# To-do item:
From the listing below, reproduce word for word the part that opens with the line containing "B. Desarrollo Social: 13800000000" and closes with the line containing "06:15, Sat: 1 -> 2"; reproduce nothing else.
● ● ● ● ● ● ●
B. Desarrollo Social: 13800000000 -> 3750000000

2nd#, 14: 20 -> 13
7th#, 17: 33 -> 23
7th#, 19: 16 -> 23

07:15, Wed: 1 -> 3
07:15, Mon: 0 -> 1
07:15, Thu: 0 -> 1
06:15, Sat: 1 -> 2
● ● ● ● ● ● ●
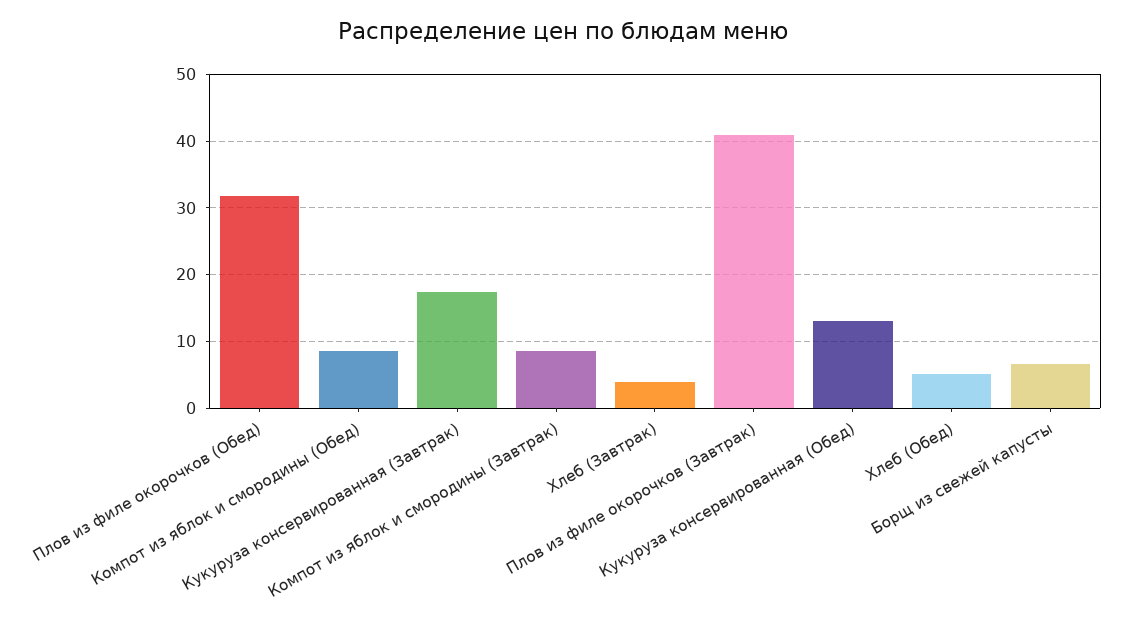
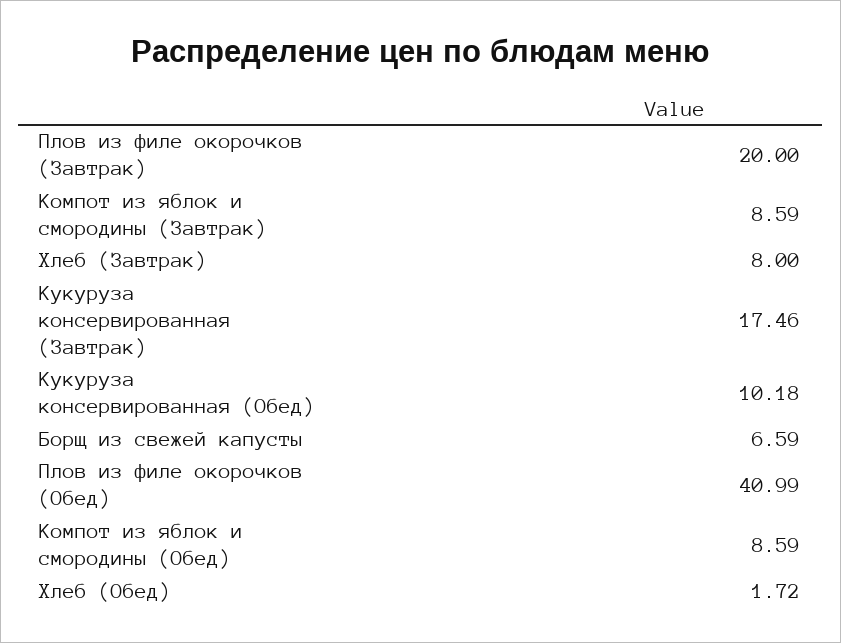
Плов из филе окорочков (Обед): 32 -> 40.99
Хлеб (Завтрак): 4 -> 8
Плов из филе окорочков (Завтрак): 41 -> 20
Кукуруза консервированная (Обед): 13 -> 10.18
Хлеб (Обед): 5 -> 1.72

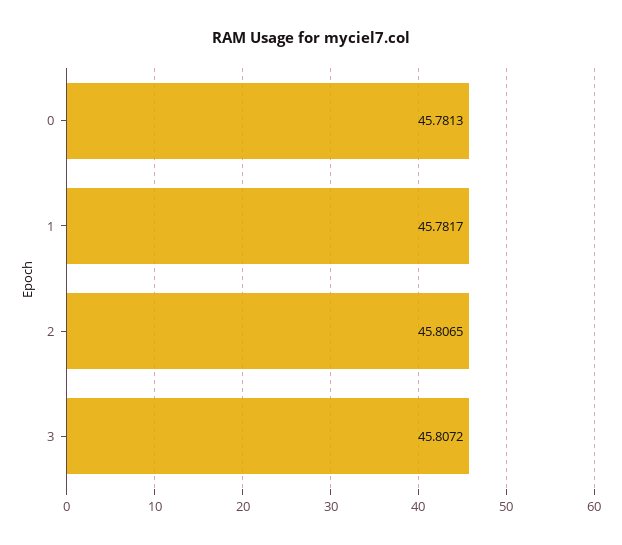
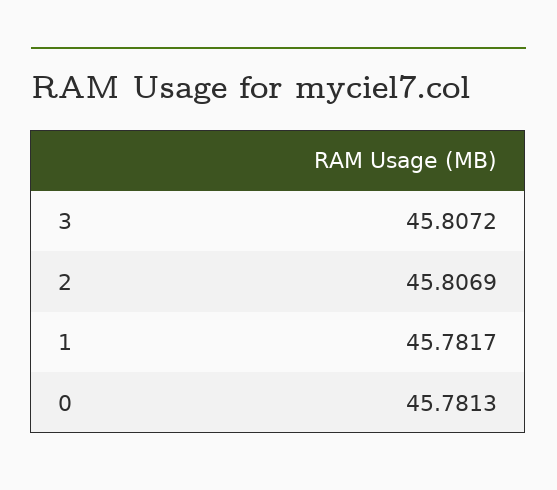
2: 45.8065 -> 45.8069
● ● ● ● ● ● ●
# Task response:
B. Desarrollo Social: 13800000000 -> 3750000000

2nd#, 14: 20 -> 13
7th#, 17: 33 -> 23
7th#, 19: 16 -> 23

07:15, Wed: 1 -> 3
07:15, Mon: 0 -> 1
07:15, Thu: 0 -> 1
06:15, Sat: 1 -> 2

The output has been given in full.